**Extract provided**
[Start of section]

ECC0028

 

Written evidence submitted by Quilter plc

 

Quilter is a leading wealth management business in the UK, helping to create prosperity for the generations of today and tomorrow. Quilter oversees £109.5 billion in customer investments (as at 30 September 2020), for more than 900,000 customers. Quilter’s offering includes: financial advice; investment platforms; multi-asset investment solutions and discretionary fund management. Clients can choose to use one or more of these services.

 

We are guided by five fundamental beliefs:

 

       The value of trusted face to face advice;

       That better choice doesn’t mean more choice;

       That expert investment solutions should be simply packaged;

       That award-winning service and measurable outcomes for customers should always offer good value; and

       That a company’s value goes beyond making a profit.

[End of section]

Named joint coordinates

[Start of section]

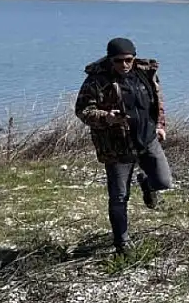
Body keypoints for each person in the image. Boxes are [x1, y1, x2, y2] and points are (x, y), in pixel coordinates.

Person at [74, 37, 172, 254]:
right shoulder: (96, 80)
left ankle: (147, 185)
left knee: (164, 181)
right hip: (116, 146)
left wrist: (160, 126)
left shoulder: (146, 73)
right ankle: (122, 243)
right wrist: (107, 117)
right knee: (119, 197)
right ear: (110, 60)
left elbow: (158, 101)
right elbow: (82, 111)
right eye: (119, 61)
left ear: (134, 58)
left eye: (128, 60)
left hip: (147, 137)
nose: (124, 65)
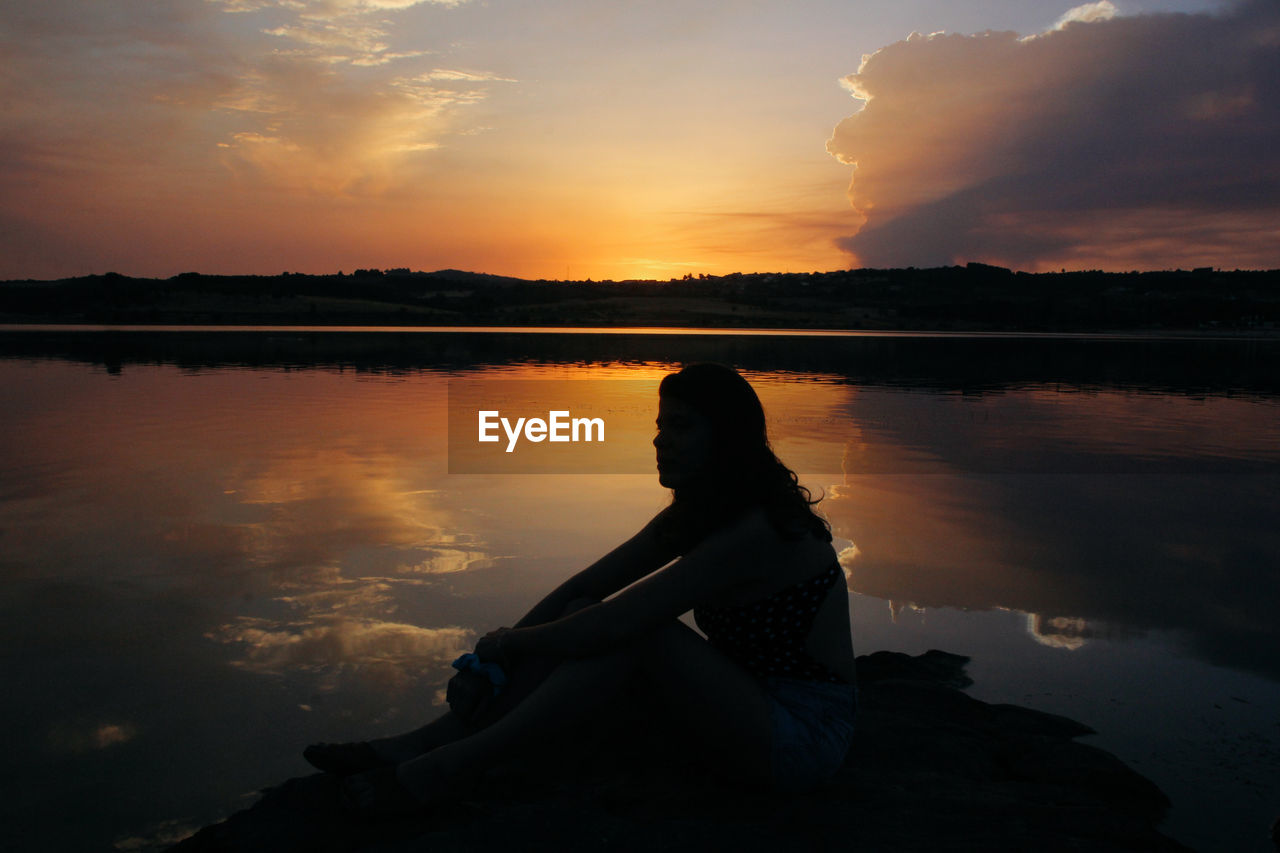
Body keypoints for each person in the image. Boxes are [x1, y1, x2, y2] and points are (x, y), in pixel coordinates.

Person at [306, 363, 857, 816]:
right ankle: (425, 742)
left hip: (799, 737)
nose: (660, 441)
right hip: (739, 703)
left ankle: (443, 768)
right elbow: (588, 585)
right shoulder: (699, 514)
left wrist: (510, 644)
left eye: (682, 427)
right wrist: (485, 664)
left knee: (640, 634)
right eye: (661, 425)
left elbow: (622, 624)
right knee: (579, 613)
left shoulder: (756, 530)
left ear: (727, 438)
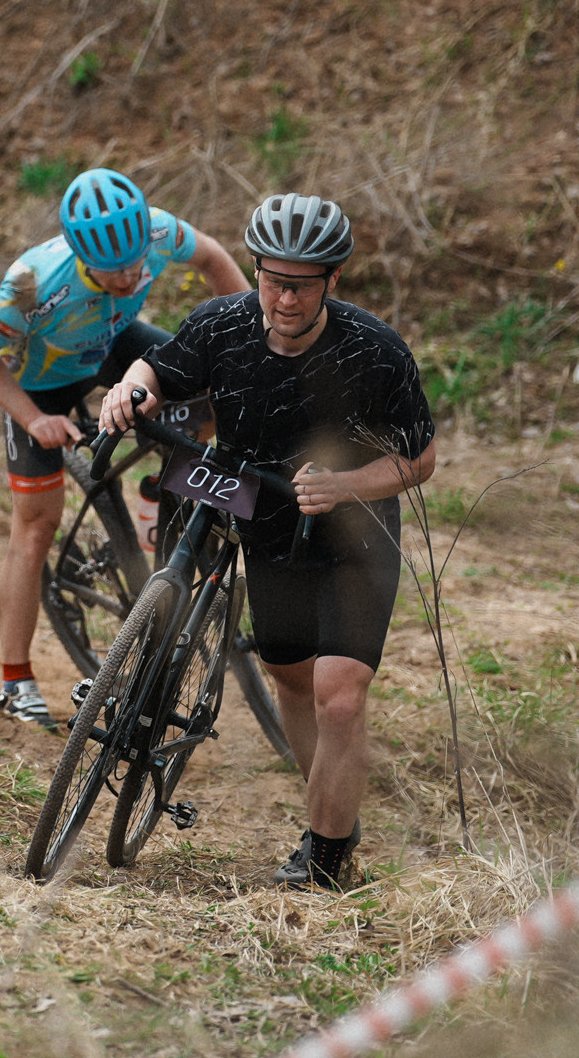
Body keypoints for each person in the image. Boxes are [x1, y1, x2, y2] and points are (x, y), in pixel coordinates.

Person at [99, 192, 435, 891]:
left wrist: (346, 486)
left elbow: (420, 461)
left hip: (352, 534)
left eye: (302, 285)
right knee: (289, 679)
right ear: (254, 268)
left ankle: (326, 853)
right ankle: (332, 802)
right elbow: (160, 369)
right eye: (272, 279)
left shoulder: (375, 351)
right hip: (265, 518)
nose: (283, 298)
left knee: (338, 697)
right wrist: (129, 391)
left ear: (332, 281)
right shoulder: (221, 325)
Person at [0, 168, 249, 729]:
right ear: (81, 255)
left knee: (208, 400)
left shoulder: (158, 232)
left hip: (117, 347)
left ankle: (152, 503)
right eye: (116, 272)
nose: (133, 274)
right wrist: (35, 418)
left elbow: (212, 259)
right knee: (36, 523)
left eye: (138, 262)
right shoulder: (35, 281)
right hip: (45, 383)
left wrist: (245, 338)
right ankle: (15, 680)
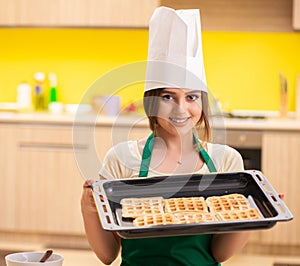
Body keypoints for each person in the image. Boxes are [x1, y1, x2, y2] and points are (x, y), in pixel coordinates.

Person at [81, 6, 251, 266]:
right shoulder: (121, 159)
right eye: (168, 97)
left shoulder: (226, 161)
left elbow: (219, 253)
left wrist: (251, 215)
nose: (181, 109)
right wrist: (89, 208)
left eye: (191, 97)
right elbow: (107, 255)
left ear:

[End of section]

**Activity 1**
Translate this sentence from the Quilter evidence into Spanish: "Clients can choose to use one or more of these services."
**Activity 2**
Using the Quilter evidence, explain in one to three sentences what aim the company gives for its wealth management business and which services it offers.

**Final answer 1**
Los clientes pueden optar por utilizar uno o más de estos servicios.

**Final answer 2**
Quilter describes itself as a wealth management business that helps create prosperity for the generations of today and tomorrow. Its offering includes financial advice, investment platforms, multi-asset investment solutions and discretionary fund management, and clients can choose to use one or more of these services.